LikeLiked by 2 people
Well, Clarissa’s comments about both the bureaucracy and bankers in the Great White North are absolutely true. When my wife passed, I had to deal with both. The pension plan has a death benefit to help cover burial costs. To receive it a spouse must present a copy of the marriage certificate, now how many aggrieved spouses can even find it. If you ask for assistance you are directed to a bureaucrat in Quebec, whose English is worse than my French, and has absolutely no sympathetic for les maudits Anglais or worse, given my name, L’Ecotais sauvage. I asked what happened if we had been common law, well then a letter was all that was required ;-D
As the beneficiary, I also needed to transfer her retirement pension plans into mine, most were no problem. Most people grasp that grieving spouses have enough misery on their hands, but the Royal Bank had noticed that when my lte wife had shifted one holding into another but had not named a beneficiary. Resolving that took eight years and forty eleven phone calls, both local and long distance. It was finally resoved when an angered local assistant superviser found a pair and told Toronto that this behavior was costing business, wherupon I got a call from a pleasant women in Miramichi saying the money was transfered ;-D
LikeLike
True. It’s absolute torture for a bereaved widow with cancer (my mother) to have to go through these rings of hell to prove that her husband who died 3 years ago us still very much dead.

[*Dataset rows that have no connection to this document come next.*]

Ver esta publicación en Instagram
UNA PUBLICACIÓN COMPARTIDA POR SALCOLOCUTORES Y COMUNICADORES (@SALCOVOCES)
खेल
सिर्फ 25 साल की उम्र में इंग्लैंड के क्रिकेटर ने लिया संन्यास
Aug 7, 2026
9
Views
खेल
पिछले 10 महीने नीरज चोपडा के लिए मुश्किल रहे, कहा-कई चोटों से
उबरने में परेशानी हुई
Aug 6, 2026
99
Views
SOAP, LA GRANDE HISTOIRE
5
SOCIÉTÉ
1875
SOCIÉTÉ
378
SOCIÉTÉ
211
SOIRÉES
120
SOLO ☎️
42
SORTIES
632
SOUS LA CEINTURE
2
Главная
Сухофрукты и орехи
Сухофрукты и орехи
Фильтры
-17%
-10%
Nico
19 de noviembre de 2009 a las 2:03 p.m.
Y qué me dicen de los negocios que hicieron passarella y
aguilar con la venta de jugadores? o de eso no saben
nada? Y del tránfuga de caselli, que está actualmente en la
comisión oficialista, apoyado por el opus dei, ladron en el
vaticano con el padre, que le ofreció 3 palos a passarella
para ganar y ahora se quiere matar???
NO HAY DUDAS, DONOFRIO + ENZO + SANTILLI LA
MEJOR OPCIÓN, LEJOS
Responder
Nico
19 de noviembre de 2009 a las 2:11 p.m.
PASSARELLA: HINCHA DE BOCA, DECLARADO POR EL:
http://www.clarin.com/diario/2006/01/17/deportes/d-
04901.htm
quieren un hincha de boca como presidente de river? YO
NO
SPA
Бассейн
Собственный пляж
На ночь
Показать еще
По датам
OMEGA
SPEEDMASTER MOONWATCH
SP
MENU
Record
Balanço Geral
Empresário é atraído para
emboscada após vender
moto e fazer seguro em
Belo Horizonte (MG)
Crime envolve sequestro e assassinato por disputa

What it cost us to get the death certificate – after the bureaucrats kept misspelling his name – and prove they were married (with a marriage certificate issued in the USSR, a country that no longer exists), I won’t narrate because life is too short. We are still undergoing this process, and now I have to provide my marriage certificate, and I was also married in another country, so that’s an additional wrinkle. This is sheer, unadulterated lunacy. My mother breaks down every time she has to repeat to get another bureaucrat “my husband is dead.”
LikeLiked by 1 person
Yeah, I don’t even know why but I finally looked through my wife’s photo albums, in the back of all the family marriages was our wedding certificate, signed and witnessed by the pastor and her maid of honour and my best man more than 40 years before.